RWANDA: Idamange Yvonne condamnée à 15 ans de prison

Par Erasme Rugemintwaza

La Chambre Spéciale de la Haute Cour pour les Crimes internationaux et le Terrorisme a condamné, ce 30 Septembre 2021, Idamange Iryamugwiza Yvonne à 15 ans de prison et deux millions de Francs rwandais d’amende.

Idamange Iryamugwiza Yvonne, une mère de 42 ans, est largement connue depuis le début du mois de février 2021 pour ses propos critiques sur la chaine YouTube, critiquant le régime de Kigali. Elle a toujours dit que c’était à cause de l’injustice très manifeste au Rwanda qu’elle a décidé à ses risques et périls de parler en public. Elle est accusée de six chefs d’accusations dont les principales se résument en incitation à la violence ou d’émeutes en public, tout cela pour provoquer des troubles à l’ordre public. Et malgré son statut de rescapée du Génocide, comme trois après elle Karasira Uzaramba Aimable, Idamange Iryamugwiza a été accusée de nier ou diffamer le Génocide contre les Tutsis.

Signalons que lors de son arrestation, la police rwandaise avait indiqué qu’Idamange avait aussi blessé un officier avec une bouteille et que ses vidéos mélangeaient la politique, la folie et les propos criminels. Mais Lewis Mudge de Human Right Watch avait assuré que « Ce procès semble destiné à intimider toute personne envisageant d’exprimer des opinions critiques ou controversées»

C’est dans la salle du Palais de la Cour, sis à Nyanza dans le sud du pays, que les trois juges du panel du procès -lequel panel Idamange avait refusé en juin 2021- ont rendu public le verdict.
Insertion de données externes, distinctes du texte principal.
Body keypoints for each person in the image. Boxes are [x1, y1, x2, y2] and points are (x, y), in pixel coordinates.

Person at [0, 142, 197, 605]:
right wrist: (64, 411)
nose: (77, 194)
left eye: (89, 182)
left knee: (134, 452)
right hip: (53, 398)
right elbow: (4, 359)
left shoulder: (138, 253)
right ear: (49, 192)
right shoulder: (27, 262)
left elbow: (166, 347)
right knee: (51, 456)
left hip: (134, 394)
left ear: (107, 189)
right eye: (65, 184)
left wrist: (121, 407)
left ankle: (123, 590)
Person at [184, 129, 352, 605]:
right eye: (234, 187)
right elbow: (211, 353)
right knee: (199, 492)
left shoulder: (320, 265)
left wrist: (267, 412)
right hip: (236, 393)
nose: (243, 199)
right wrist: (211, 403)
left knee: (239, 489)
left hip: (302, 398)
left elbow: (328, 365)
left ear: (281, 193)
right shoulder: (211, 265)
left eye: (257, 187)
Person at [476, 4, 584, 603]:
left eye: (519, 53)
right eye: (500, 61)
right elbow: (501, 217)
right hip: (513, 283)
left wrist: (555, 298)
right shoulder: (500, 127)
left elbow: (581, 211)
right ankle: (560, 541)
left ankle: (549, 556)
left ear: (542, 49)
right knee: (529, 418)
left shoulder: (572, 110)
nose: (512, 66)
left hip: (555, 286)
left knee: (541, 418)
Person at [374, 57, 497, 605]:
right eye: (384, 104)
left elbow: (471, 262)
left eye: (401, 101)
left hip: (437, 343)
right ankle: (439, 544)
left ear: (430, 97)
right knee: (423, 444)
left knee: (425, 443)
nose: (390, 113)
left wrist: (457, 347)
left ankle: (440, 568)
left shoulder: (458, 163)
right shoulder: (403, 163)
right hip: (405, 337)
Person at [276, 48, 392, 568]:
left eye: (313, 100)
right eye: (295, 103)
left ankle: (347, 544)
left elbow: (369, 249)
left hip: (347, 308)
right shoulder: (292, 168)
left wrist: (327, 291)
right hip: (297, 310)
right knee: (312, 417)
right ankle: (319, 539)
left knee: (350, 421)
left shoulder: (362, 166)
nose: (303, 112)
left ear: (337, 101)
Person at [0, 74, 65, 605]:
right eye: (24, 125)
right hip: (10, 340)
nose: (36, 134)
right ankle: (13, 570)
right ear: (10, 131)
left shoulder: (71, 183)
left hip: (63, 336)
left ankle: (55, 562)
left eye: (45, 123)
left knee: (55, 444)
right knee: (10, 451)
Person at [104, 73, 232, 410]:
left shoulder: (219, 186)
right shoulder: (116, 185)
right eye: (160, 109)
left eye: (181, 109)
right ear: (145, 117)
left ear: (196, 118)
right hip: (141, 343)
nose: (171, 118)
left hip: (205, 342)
Ni Idamange, ni ses avocats, ni le parquet n’étaient présents dans la salle archi-quadrillée par les forces de sécurité.

En fait Idamange fait face à six chefs d’accusations dont 5 découlent de ses émissions sur YouTube. Ces charges sont notamment (1) incitation à l’insurrection ou soulèvement public, (2) de dénigrement d’artefacts commémoratifs du génocide, (3) de publications de rumeurs, (4) d’agression et de coups et blessures, (5) d’entraves aux organes chargée d’application des lois et fin des fins (6) d’émission d’un chèque sans provision en 2018.

Madame Idamange n’a été acquittée pour aucune de ces six charges retenues contre elle, et c’est par le concours pénal qu’elle écope de 15 ans de prison ferme contre 30 ans requise par le parquet. Comme la plupart des charges retenues, contre elle, sont basées sur les émissions sur la chaîne YouTube portant son nom d’ « Idamange », Idamange n’a jamais refusé ni l’authenticité ni la propriété de ces émissions qu’elle a toujours considérées comme son droit inaliénable d’expression reconnue par la Constitution du Rwanda.
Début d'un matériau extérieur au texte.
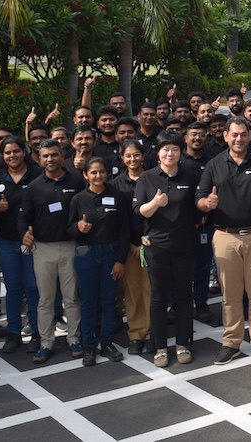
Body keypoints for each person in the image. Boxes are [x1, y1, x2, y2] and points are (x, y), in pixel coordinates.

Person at [197, 116, 251, 365]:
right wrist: (206, 203)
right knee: (230, 294)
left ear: (250, 136)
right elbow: (200, 198)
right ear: (225, 136)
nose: (238, 138)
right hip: (225, 236)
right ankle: (231, 342)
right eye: (234, 134)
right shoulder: (214, 165)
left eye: (243, 134)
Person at [134, 133, 201, 367]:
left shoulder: (191, 177)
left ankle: (183, 343)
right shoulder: (147, 178)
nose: (169, 153)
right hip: (157, 248)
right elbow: (139, 211)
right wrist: (154, 203)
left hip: (185, 247)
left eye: (174, 149)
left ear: (181, 152)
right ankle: (160, 347)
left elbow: (197, 212)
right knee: (159, 297)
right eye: (165, 149)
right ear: (157, 152)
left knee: (183, 296)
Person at [18, 139, 84, 364]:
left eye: (54, 154)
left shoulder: (76, 181)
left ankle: (74, 338)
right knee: (45, 300)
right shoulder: (34, 187)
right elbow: (23, 218)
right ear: (39, 159)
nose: (50, 159)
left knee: (71, 298)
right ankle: (46, 342)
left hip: (70, 246)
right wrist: (24, 234)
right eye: (45, 156)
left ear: (62, 155)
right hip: (43, 248)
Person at [68, 157, 129, 366]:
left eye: (101, 171)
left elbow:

Mais le Tribunal a toujours montré à Idamange que ses propos sur YouTube sont des diffamations mensongères, sans source connue, et pouvant provoquer les troubles de l’ordre public. Idamange a été aussi reconnue coupable d’émission d’un chèque sans provision en 2018, infraction qui normalement expire après 3 ans. 

Rappelons depuis juin 2021,Idamange s’était résolue à ne plus comparaître devant le tribunal qu’elle accuse de partialité; aussi le tribunal voulait-il que l’affaire soit traitée à huis clos, ce qu’Idamange et ses avocats ne comprenaient pas d’autant plus qu’elle est poursuivie pour ses émissions qui circulent en public, sur YouTube. Mais le parquet alléguait que le procès en public pouvait donner à Idamange l’occasion, cette fois-ci officielle, de faire sa propagande d’inciter le public à se le révolter  contre le pouvoir et l’autorité publics, et qu’elle pourrait continuer de renier le Génocide, ce qui pourrait troubler la quiétude des rwandais.

Me. Félicien Gashema, un de ses avocats (l’autre étant Me Bikotwa Bruce), a fait savoir que c’est après avoir reçu la copie de jugement du Tribunal qu’ils seront s’ils feront appel ou non selon la volonté d’Idamange.

Signalons qu’un aperçu succinct remarque un fait persistant dans ces procès dans lesquels les accusés se réclament victimes « politiques ». Tous les accusés se résolvent, à mi-chemin, à une décision fatalement fatidique de ne plus comparaitre dans leurs procès, pour la même raison: la partialité des tribunaux. Une justice taillée à mesure, qui n’est plus rendue au nom du peuple!